The mercurial Elon Musk finally made it official Friday: He declared in a regulatory filing that he no longer wants to go through with his $44 billion deal to buy Twitter Inc., a deal that the market has never really expected would happen.
The big question now is who has the best legal case when it comes to litigation that Twitter
Chairman Bret Taylor said the company will pursue, possibly in the form of a breach-of-contract suit. Experts told MarketWatch the Delaware Chancery Court will likely move fast to review any filings, which Twitter’s lawyers are likely working on this weekend, that will seek either the full $44 billion that Musk promised to pay or, at the very least, the $1 billion breakup fee.
“I assume they will try to get a preliminary injunction to force Musk to close by the specific performance clause in the contract,” said Stephen Diamond, an associate professor of law at Santa Clara University School of Law. “Barring that, they will demand $1 billion dollars in damages,” the reverse termination fee that the parties agreed to when they agreed to Musk’s $54.20-a-share offer in April.
Musk and his highly paid legal team at Skadden Arps will also possibly sue or countersue Twitter for breach of contract, experts said, after the team sent a letter to Twitter on Friday declaring his intention to terminate the deal.
“There also may be dueling lawsuits,” said Carl Tobias, the Williams professor of Law at the University of Richmond School of Law. “Twitter may file in Delaware, and Musk may want to file in Texas or California or wherever he thinks is more favorable.”
Musk’s lawyers, in their letter to Twitter’s Chief Legal Officer Vijaya Gadde, state that Twitter is in breach of two sections of the merger agreement, for not providing information requested since May 9. They cited five examples of information Twitter has failed to provide, with the biggest focus on Twitter’s calculation of “bot” and active-user accounts. As this column previously discussed, bots are a problem that Musk specifically said he wanted to fix in the press release announcing the merger, suggesting they are not something he learned about after signing the deal.
· · · · ·
-- Directives --
a. In the Musk–Twitter article, rewrite everything from "The big question" down to "billion breakup fee.", replacing "this weekend" with "over the weekend".
b. According to the Musk–Twitter article, what per-share price did Musk offer in April?

-- Data --
· · · · ·
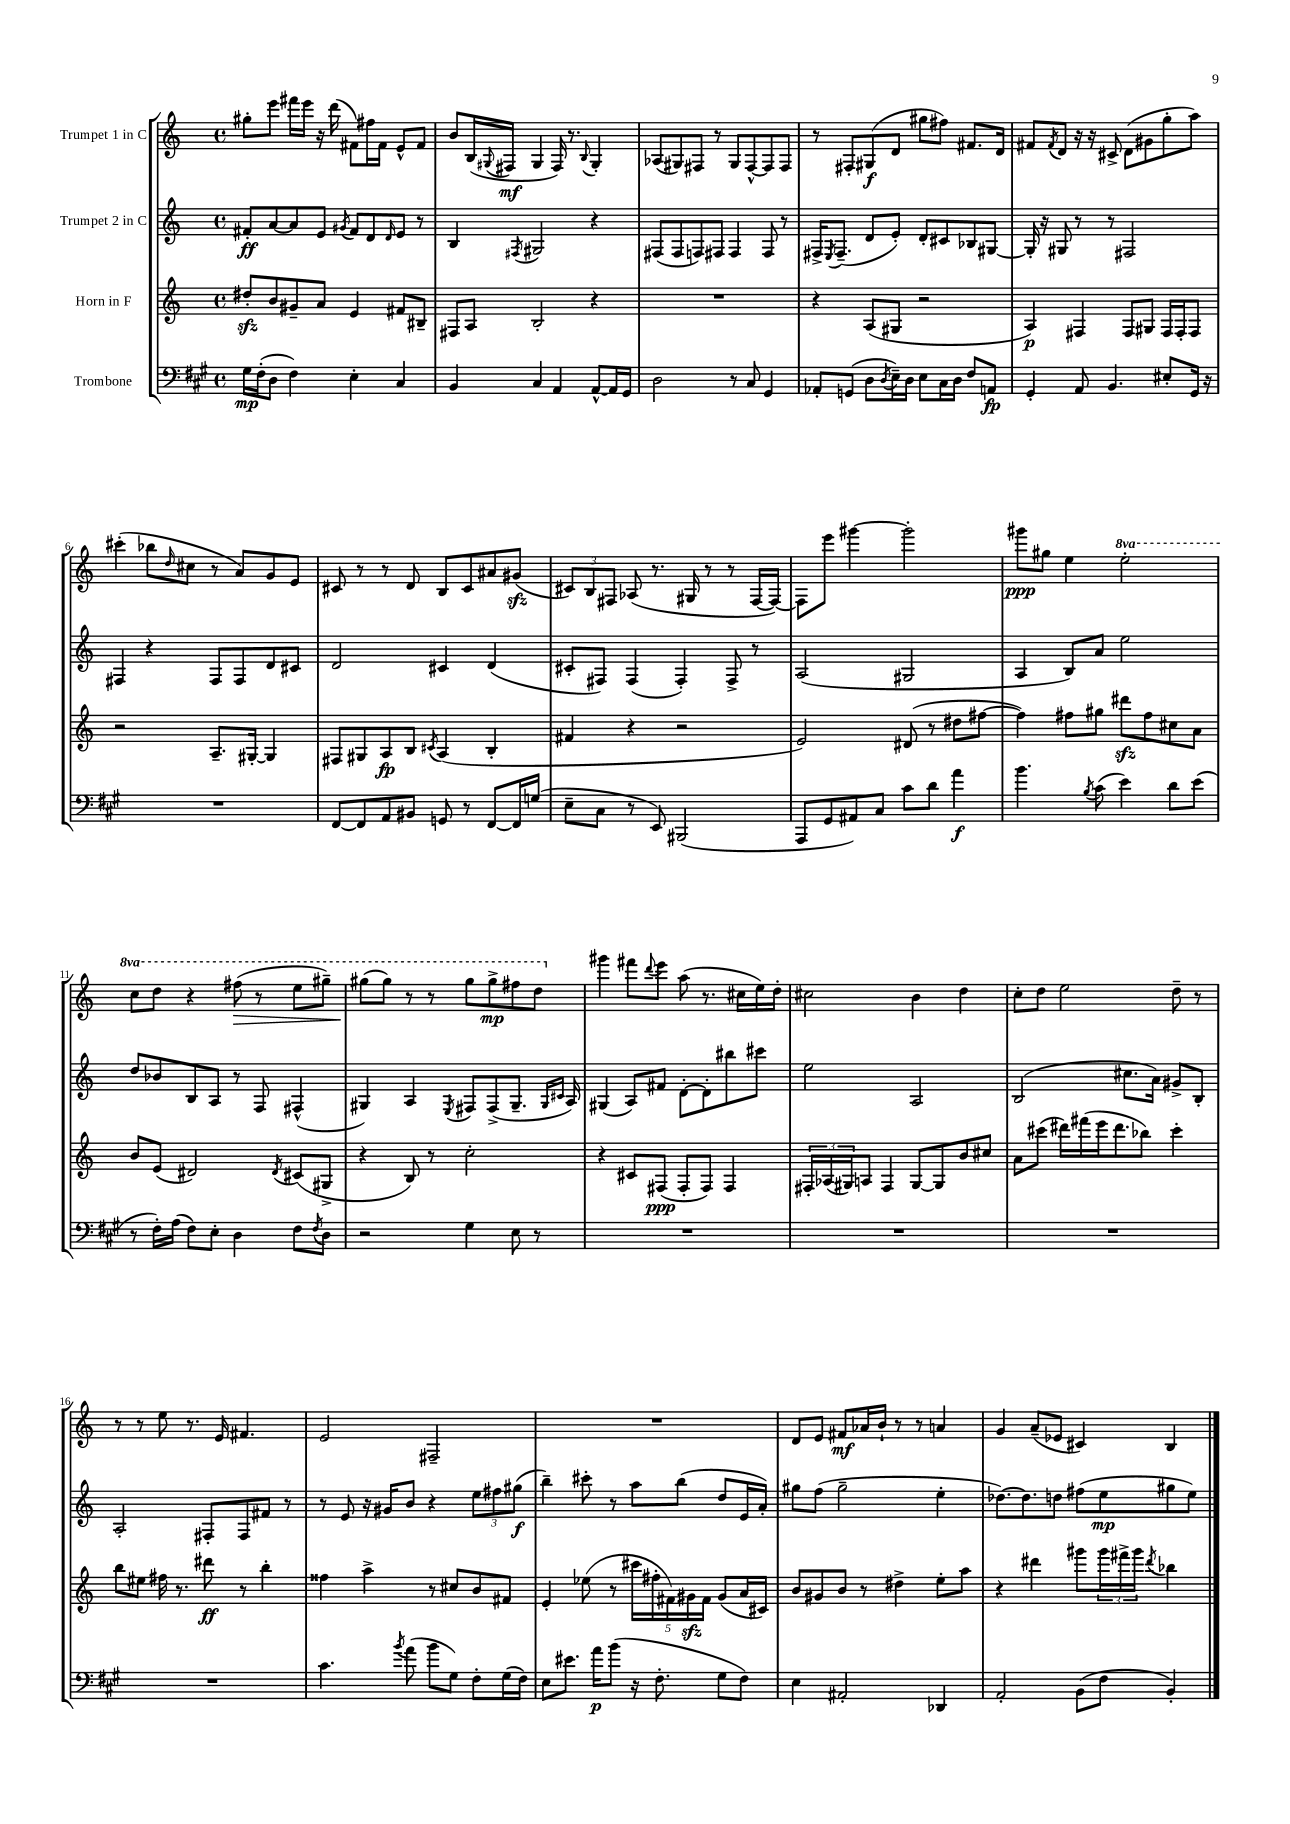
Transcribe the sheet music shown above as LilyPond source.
· · · · ·
-- Solved problems --
a.
The big question now is who has the best legal case when it comes to litigation that Twitter
Chairman Bret Taylor said the company will pursue, possibly in the form of a breach-of-contract suit. Experts told MarketWatch the Delaware Chancery Court will likely move fast to review any filings, which Twitter’s lawyers are likely working on over the weekend, that will seek either the full $44 billion that Musk promised to pay or, at the very least, the $1 billion breakup fee.

b. $54.20 a share.